Appointment with Professor Singh

Date: April 27, 2017 Time: 2:00pm

Summary of the Project

We are planning to use Computer Vision to construct a plugin that will take in objects from the Minecraft screen, and mark out those objects with labels on screen. The applications of this include autonomous vehicles (cars, drones, planes, boats, etc.), which must know what objects it sees and recognize which of those it must avoid while moving.

AI/ML Algorithms

Deep learning for images is the main algorithm that will be used.

Evaluation Plan

Quantitative Evaluation

Metrics includes the confidence rate with which we can say that an image was recognized correctly. For example, if our program is 90% confident in its prediction of ‘cat’ for a cat object, then our confidence rate is high enough to say our prediction is correct. Another metric that we can calculate is the fraction of angles that our program gets correct.

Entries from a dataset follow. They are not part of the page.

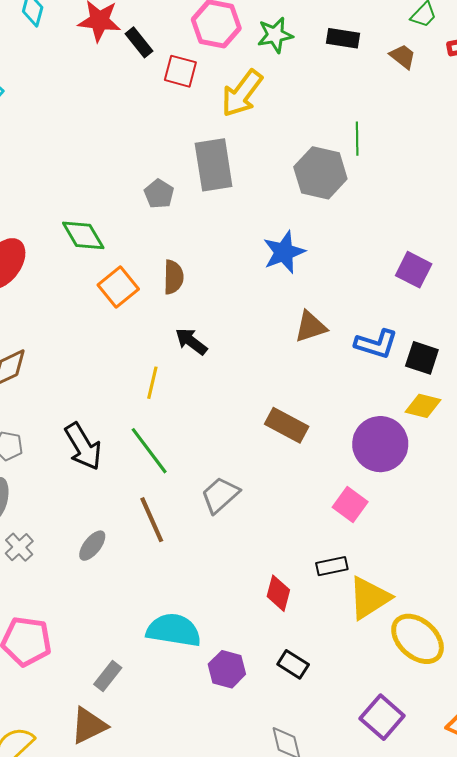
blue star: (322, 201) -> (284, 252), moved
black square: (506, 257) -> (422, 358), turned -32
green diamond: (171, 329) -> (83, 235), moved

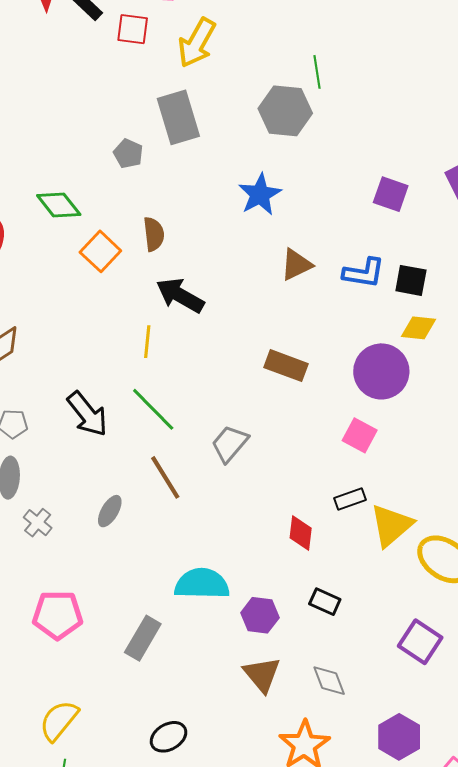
black arrow: (191, 341) -> (180, 295), size x1.4
gray rectangle: (108, 676) -> (143, 638), size x1.4
brown triangle: (89, 726) -> (262, 674), moved, turned -36

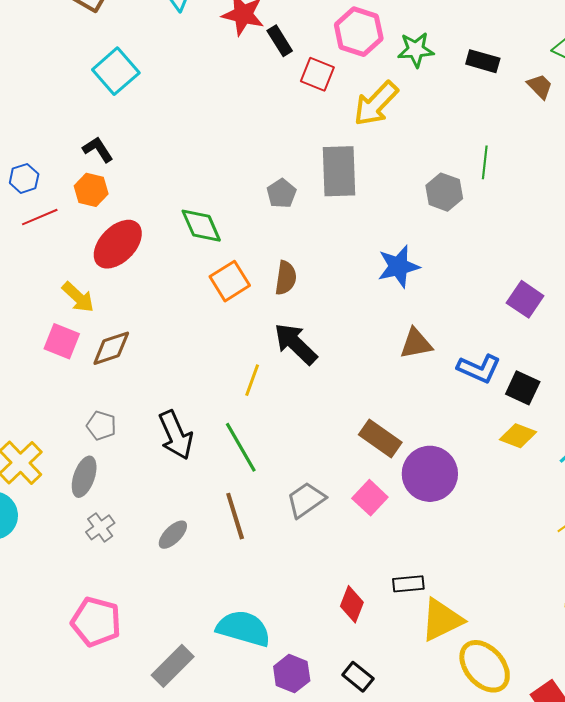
gray hexagon: (285, 111) -> (444, 192), size x0.7
purple circle: (381, 371) -> (430, 474), moved
pink square: (360, 435) -> (370, 498), moved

For example, if our program is able to get 18/20 different camera angles correct, then we can factor that in to how well our program is doing. Whether or not it can recognize an object in blurry conditions (rain / snow) is also something we will consider. Our baseline is being able to recognize the object in straight point-of-view, with nothing else on the screen. We expect our approach to improve the metric by at least 80%. We will evaluate our data based on a collection of Minecraft images and screenshots. This data will be collected by us through various resources including Google Images and our own generated worlds in Minecraft.

Qualitative Evaluation

Metrics include the ability to recognize the object from multiple angles and with other objects in the view, near it or even partially covering it. For example, could the object be recognized in sunny weather and rainy / snowy weather? The sanity test cases for the program would be verifying that when looking at certain simple trained objects directly, the algorithm should at least recognize the object in some angle if not in most of them. We can output the list of predicted items ordered by level of confidence to visualize the internal algorithm performance. Our moonshot case would be having the algorithm recognize a fairly large set of objects from most angles under sub-optimal viewing conditions.